[執行指示]
請從下方講述王亞彬的文字中逐字摘引一段，以「英國芭蕾舞團不愧是具有悠久歷」開頭，一直引到「位來自中國舞者的柔韌與堅持。」為止。

[文字段落]
-------------------------
英國芭蕾舞團不愧是具有悠久歷史的著名團隊,他們非常信任年輕人,他們對亞彬說:“你可以做你想要做的”。這讓亞彬非常感動:“我覺得他們那種對年輕人的信任、起用讓我得到很多力量。當我的作品結束的時候,現場一千多觀眾鴉雀無聲,我記得我的手一直掐在意大利燈光設計師的大腿上。現場沉默了一會兒,然后開始了非常深沉的掌聲,慢慢地越來越熱烈,一直到全場非常熱烈的掌聲響起,很多觀眾都站起來,我當時覺得‘哇塞,行了’!” 這是亞彬在國際舞臺上完成的一次修煉與綻放,也讓世人領略了這位來自中國舞者的柔韌與堅持。
王亞彬發言
同樣,在創作《青衣》的時候,除了在舞蹈觀念上持有一貫的開放性,亞彬還選擇了最棒的國際團隊加盟到這支創作隊伍中來。亞彬解釋道:“這部戲已經演了將近40場了,這次邀請的所有設計團隊來自英國和法國,我覺得可以請到這樣國際型的設計師,用他們的設計理念更好地服務于我們去講述中國故事,換一種方式,我們可以通過世界語言去講述中國故事。”
-------------------------
[提供資料]

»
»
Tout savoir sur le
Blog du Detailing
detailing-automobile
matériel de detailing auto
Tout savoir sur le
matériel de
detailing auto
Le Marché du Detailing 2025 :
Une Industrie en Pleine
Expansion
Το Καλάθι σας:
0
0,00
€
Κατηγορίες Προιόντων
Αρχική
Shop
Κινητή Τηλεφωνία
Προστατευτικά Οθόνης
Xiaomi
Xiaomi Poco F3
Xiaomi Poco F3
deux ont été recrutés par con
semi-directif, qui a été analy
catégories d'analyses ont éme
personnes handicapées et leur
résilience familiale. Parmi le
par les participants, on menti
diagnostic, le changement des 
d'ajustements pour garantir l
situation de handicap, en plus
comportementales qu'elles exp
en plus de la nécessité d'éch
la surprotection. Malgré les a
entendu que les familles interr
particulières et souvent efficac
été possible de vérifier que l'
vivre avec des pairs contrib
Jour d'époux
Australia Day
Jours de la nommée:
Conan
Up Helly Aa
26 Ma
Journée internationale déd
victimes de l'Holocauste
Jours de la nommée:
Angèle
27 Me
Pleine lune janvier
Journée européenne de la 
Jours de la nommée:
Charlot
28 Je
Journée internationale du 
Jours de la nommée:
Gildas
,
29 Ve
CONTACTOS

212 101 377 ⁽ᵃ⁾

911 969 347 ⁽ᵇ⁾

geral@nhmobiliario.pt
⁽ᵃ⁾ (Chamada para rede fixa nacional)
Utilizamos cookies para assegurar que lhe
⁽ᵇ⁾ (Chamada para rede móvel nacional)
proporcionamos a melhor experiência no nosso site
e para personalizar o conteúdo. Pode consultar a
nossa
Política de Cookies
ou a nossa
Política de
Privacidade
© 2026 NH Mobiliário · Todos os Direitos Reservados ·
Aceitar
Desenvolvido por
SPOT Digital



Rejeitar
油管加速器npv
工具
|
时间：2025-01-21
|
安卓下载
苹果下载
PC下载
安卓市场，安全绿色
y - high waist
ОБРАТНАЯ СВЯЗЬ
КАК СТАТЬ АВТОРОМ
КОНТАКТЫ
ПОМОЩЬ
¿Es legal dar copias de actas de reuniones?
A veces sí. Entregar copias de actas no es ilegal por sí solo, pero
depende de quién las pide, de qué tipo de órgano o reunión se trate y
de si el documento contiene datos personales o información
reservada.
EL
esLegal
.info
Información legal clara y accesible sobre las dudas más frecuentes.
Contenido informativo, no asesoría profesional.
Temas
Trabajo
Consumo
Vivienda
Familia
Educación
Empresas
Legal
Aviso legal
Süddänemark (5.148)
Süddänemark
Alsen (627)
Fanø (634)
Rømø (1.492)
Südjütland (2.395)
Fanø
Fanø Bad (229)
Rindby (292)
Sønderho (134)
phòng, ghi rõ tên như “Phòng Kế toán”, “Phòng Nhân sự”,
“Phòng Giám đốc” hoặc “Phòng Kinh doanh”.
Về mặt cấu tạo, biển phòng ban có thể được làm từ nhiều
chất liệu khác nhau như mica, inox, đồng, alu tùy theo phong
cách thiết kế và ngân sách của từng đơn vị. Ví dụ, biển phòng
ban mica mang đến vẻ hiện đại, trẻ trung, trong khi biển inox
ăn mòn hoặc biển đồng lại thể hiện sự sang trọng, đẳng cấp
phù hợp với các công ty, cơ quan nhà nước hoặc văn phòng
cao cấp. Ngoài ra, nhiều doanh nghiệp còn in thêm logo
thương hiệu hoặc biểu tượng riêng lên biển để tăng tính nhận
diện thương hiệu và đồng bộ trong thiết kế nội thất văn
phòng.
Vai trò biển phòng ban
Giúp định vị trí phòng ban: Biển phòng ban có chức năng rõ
-------------------------
[輸出結果]
英國芭蕾舞團不愧是具有悠久歷史的著名團隊,他們非常信任年輕人,他們對亞彬說:“你可以做你想要做的”。這讓亞彬非常感動:“我覺得他們那種對年輕人的信任、起用讓我得到很多力量。當我的作品結束的時候,現場一千多觀眾鴉雀無聲,我記得我的手一直掐在意大利燈光設計師的大腿上。現場沉默了一會兒,然后開始了非常深沉的掌聲,慢慢地越來越熱烈,一直到全場非常熱烈的掌聲響起,很多觀眾都站起來,我當時覺得‘哇塞,行了’!” 這是亞彬在國際舞臺上完成的一次修煉與綻放,也讓世人領略了這位來自中國舞者的柔韌與堅持。